Registered unemployment in January up due to seasonal factors
In January 2011 the registered unemployment rate is up by 0.2 percentage points, reaching 14.5% of the economically active population: the first such rise since last spring. The rise in unemployment at the beginning of the year was caused by seasonal factors and does not indicate a change in tendencies in the labour market: the unemployment rate will continue to go down gradually1. Such a prognosis does not rule out an increase in unemployment in certain months due to, e.g., seasonal factors, but the overall unemployment rate is likely to be smaller by the end of 2011, to about 12% of the economically active population.
According to the data of the regular survey by the European Commission, in January, for a second consecutive month, there were more entrepreneurs in manufacturing, trade and other services who are planning to increase the number of employees than those who plan to reduce it; such a situation was last observed in 2007 (although in 2007 the number of entrepreneurs planning employee increases was greater). Thus the uncertainty regarding the future direction of economic development prevalent in the second half of 2010 has been replaced by cautious optimism at the beginning of 2011. We must also note that in 2010 the rise in employment was primarily determined by developments in manufacturing and transport whereas in 2011, a rise in employment can be predicted also in trade and other service industries.

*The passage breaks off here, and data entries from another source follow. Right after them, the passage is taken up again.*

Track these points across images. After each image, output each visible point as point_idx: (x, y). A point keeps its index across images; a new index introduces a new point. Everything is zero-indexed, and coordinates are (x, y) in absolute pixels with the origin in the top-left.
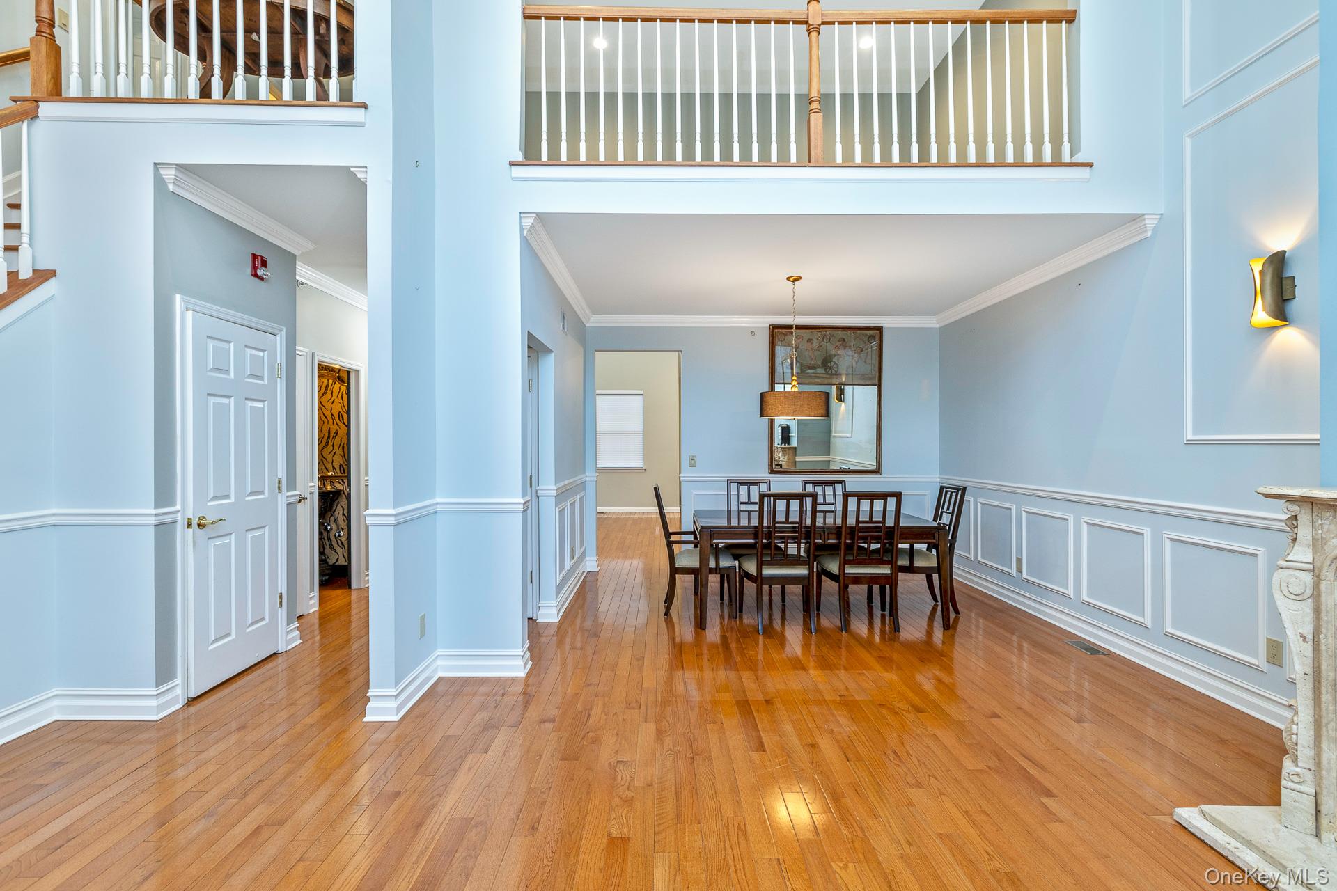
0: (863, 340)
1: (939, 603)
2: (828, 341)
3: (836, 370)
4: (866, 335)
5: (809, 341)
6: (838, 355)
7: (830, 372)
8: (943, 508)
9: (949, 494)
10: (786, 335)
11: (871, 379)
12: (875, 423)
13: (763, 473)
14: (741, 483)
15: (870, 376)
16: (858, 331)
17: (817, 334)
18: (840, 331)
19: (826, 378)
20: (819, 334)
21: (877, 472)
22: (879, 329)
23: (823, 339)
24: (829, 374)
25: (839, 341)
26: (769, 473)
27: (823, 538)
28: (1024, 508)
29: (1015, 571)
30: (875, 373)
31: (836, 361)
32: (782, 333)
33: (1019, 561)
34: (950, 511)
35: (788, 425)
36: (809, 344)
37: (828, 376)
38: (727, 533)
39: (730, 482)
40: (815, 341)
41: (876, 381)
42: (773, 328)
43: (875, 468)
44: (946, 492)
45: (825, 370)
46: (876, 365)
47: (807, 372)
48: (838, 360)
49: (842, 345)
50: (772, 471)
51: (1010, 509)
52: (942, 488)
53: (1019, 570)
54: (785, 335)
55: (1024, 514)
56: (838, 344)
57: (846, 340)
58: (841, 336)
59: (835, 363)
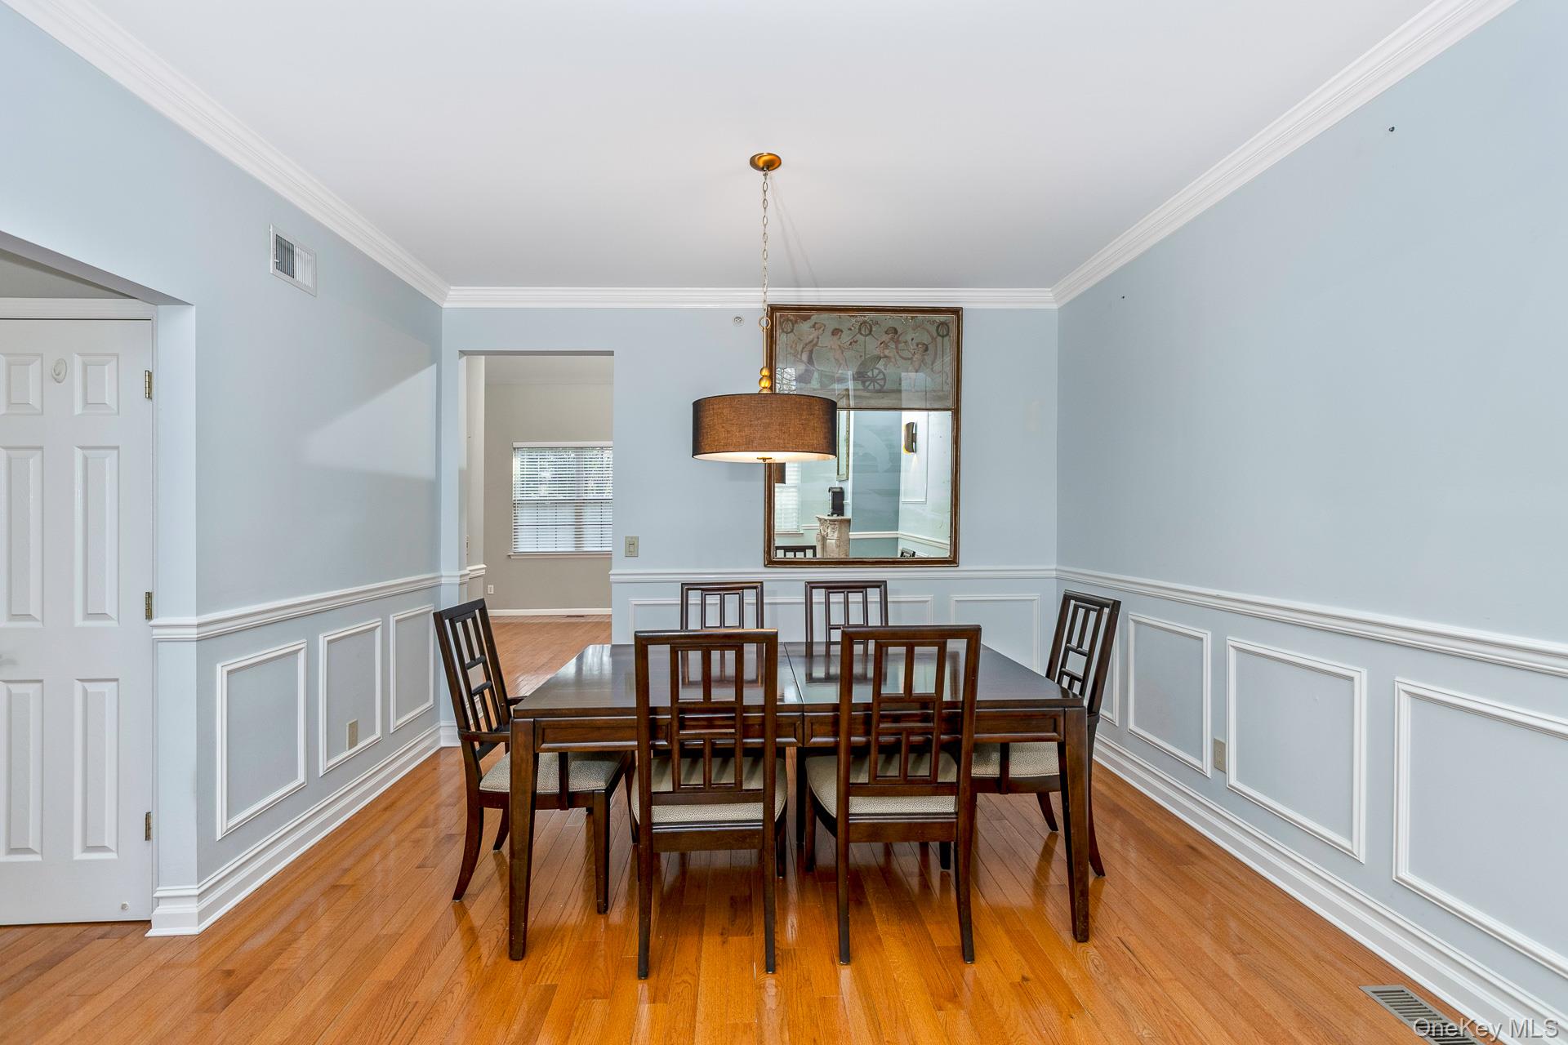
0: (928, 331)
1: (1061, 831)
2: (867, 332)
3: (882, 383)
4: (934, 322)
5: (836, 332)
6: (886, 357)
7: (871, 387)
8: (1069, 640)
9: (1081, 612)
10: (796, 322)
11: (940, 398)
12: (948, 476)
13: (752, 568)
14: (706, 589)
15: (941, 394)
16: (920, 316)
17: (848, 321)
18: (888, 315)
19: (865, 397)
20: (853, 320)
21: (952, 561)
22: (957, 312)
23: (860, 329)
24: (869, 391)
25: (886, 332)
26: (765, 566)
27: (800, 731)
28: (1233, 641)
29: (1209, 765)
30: (949, 388)
31: (882, 368)
32: (788, 320)
33: (1219, 748)
34: (1086, 647)
35: (841, 488)
36: (835, 338)
37: (868, 394)
38: (573, 726)
39: (687, 588)
40: (846, 332)
41: (950, 403)
42: (773, 309)
43: (947, 555)
44: (1076, 608)
45: (863, 383)
46: (950, 375)
47: (831, 387)
48: (885, 365)
49: (892, 339)
50: (770, 562)
51: (1201, 639)
52: (1067, 599)
53: (1220, 764)
54: (794, 323)
55: (1232, 653)
56: (886, 338)
57: (899, 331)
58: (891, 324)
59: (881, 372)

1 The unemployment rate went up in January in previous years as well. For instance, in January 2003 and 2004, it rose 0.2 percentage points (in January 2005 and 2006 by 0.1 percentage pointseven though in the medium term an unemployment contraction tendency was observed in this period. A resumed trend of growing unemployment would be indicated by a much greater rise, e.g., the kind experienced in January 2009 (1.3 percentage points over one month).